While these research projects open up doors to real world experience, they also create more prospective interdisciplinary research opportunities. With so many projects happening at once in proximity to one another, paths are bound to cross between law, mathematics, chemistry and other liberal arts or business specializations.
In fact, one of the projects already combines the skill set of mathematics, statistics and computer science faculty to create datasets for the water sector. Although these disciplines are relatively similar, it is a good first step toward the type of interdisciplinary opportunities that should be offered.
Some of the more innovative projects, like the citywide public art project, WATERMARKS: An Atlas of Water and the City of Milwaukee, should not be held within the scientific world of research alone. The project entails a team from the Haggerty Museum of Art to help produce the project and remind our community about such a powerful resource.
On the other hand, the Marquette Law School Water Law and Policy Initiative is geared toward water policy and rights. They explore who can use water, from a given location and how much. This is an issue currently happening in Waukesha. The city is requesting to source its water from Lake Michigan but will need to get permission from all the Great Lake states before they begin.

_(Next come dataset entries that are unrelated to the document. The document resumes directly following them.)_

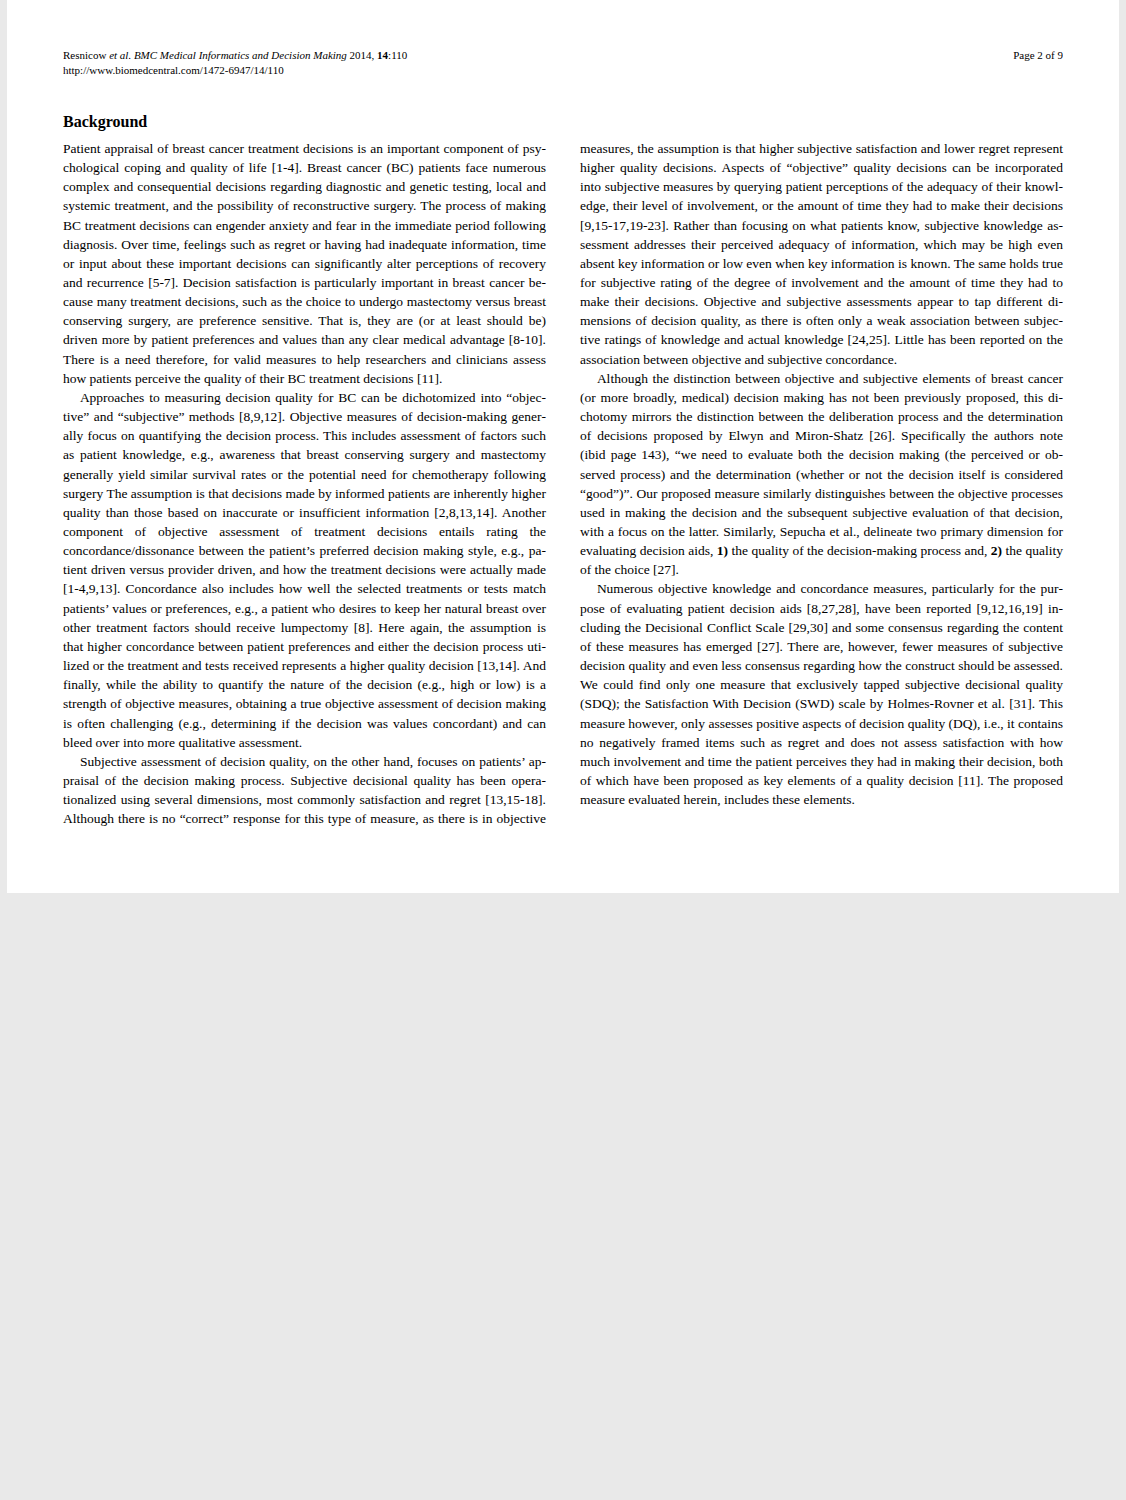Resnicow et al. BMC Medical Informatics and Decision Making 2014, 14:110
http://www.biomedcentral.com/1472-6947/14/110
Page 2 of 9
Background
Patient appraisal of breast cancer treatment decisions is an important component of psychological coping and quality of life [1-4]. Breast cancer (BC) patients face numerous complex and consequential decisions regarding diagnostic and genetic testing, local and systemic treatment, and the possibility of reconstructive surgery. The process of making BC treatment decisions can engender anxiety and fear in the immediate period following diagnosis. Over time, feelings such as regret or having had inadequate information, time or input about these important decisions can significantly alter perceptions of recovery and recurrence [5-7]. Decision satisfaction is particularly important in breast cancer because many treatment decisions, such as the choice to undergo mastectomy versus breast conserving surgery, are preference sensitive. That is, they are (or at least should be) driven more by patient preferences and values than any clear medical advantage [8-10]. There is a need therefore, for valid measures to help researchers and clinicians assess how patients perceive the quality of their BC treatment decisions [11].
Approaches to measuring decision quality for BC can be dichotomized into “objective” and “subjective” methods [8,9,12]. Objective measures of decision-making generally focus on quantifying the decision process. This includes assessment of factors such as patient knowledge, e.g., awareness that breast conserving surgery and mastectomy generally yield similar survival rates or the potential need for chemotherapy following surgery The assumption is that decisions made by informed patients are inherently higher quality than those based on inaccurate or insufficient information [2,8,13,14]. Another component of objective assessment of treatment decisions entails rating the concordance/dissonance between the patient’s preferred decision making style, e.g., patient driven versus provider driven, and how the treatment decisions were actually made [1-4,9,13]. Concordance also includes how well the selected treatments or tests match patients’ values or preferences, e.g., a patient who desires to keep her natural breast over other treatment factors should receive lumpectomy [8]. Here again, the assumption is that higher concordance between patient preferences and either the decision process utilized or the treatment and tests received represents a higher quality decision [13,14]. And finally, while the ability to quantify the nature of the decision (e.g., high or low) is a strength of objective measures, obtaining a true objective assessment of decision making is often challenging (e.g., determining if the decision was values concordant) and can bleed over into more qualitative assessment.
Subjective assessment of decision quality, on the other hand, focuses on patients’ appraisal of the decision making process. Subjective decisional quality has been operationalized using several dimensions, most commonly satisfaction and regret [13,15-18]. Although there is no “correct” response for this type of measure, as there is in objective measures, the assumption is that higher subjective satisfaction and lower regret represent higher quality decisions. Aspects of “objective” quality decisions can be incorporated into subjective measures by querying patient perceptions of the adequacy of their knowledge, their level of involvement, or the amount of time they had to make their decisions [9,15-17,19-23]. Rather than focusing on what patients know, subjective knowledge assessment addresses their perceived adequacy of information, which may be high even absent key information or low even when key information is known. The same holds true for subjective rating of the degree of involvement and the amount of time they had to make their decisions. Objective and subjective assessments appear to tap different dimensions of decision quality, as there is often only a weak association between subjective ratings of knowledge and actual knowledge [24,25]. Little has been reported on the association between objective and subjective concordance.
Although the distinction between objective and subjective elements of breast cancer (or more broadly, medical) decision making has not been previously proposed, this dichotomy mirrors the distinction between the deliberation process and the determination of decisions proposed by Elwyn and Miron-Shatz [26]. Specifically the authors note (ibid page 143), “we need to evaluate both the decision making (the perceived or observed process) and the determination (whether or not the decision itself is considered “good”)”. Our proposed measure similarly distinguishes between the objective processes used in making the decision and the subsequent subjective evaluation of that decision, with a focus on the latter. Similarly, Sepucha et al., delineate two primary dimension for evaluating decision aids, 1) the quality of the decision-making process and, 2) the quality of the choice [27].
Numerous objective knowledge and concordance measures, particularly for the purpose of evaluating patient decision aids [8,27,28], have been reported [9,12,16,19] including the Decisional Conflict Scale [29,30] and some consensus regarding the content of these measures has emerged [27]. There are, however, fewer measures of subjective decision quality and even less consensus regarding how the construct should be assessed. We could find only one measure that exclusively tapped subjective decisional quality (SDQ); the Satisfaction With Decision (SWD) scale by Holmes-Rovner et al. [31]. This measure however, only assesses positive aspects of decision quality (DQ), i.e., it contains no negatively framed items such as regret and does not assess satisfaction with how much involvement and time the patient perceives they had in making their decision, both of which have been proposed as key elements of a quality decision [11]. The proposed measure evaluated herein, includes these elements.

Projects like the ones affiliated with the Haggerty Museum of Art and law school support these science-related disciplines while facilitating new outlets to display their effect on the public. The art project can design and help the public visualize the chemicals that chemistry majors use in the water. The law student project will ensure that scientists have the rights to experiment and source the water correctly.
The Global Water Center should continue creating opportunities for these necessary disciplines and their work to come together and unite. Not only will this allow the center to understand and respect a variety of fields but also to expand ways of thinking about what one chosen field can do that will benefit others.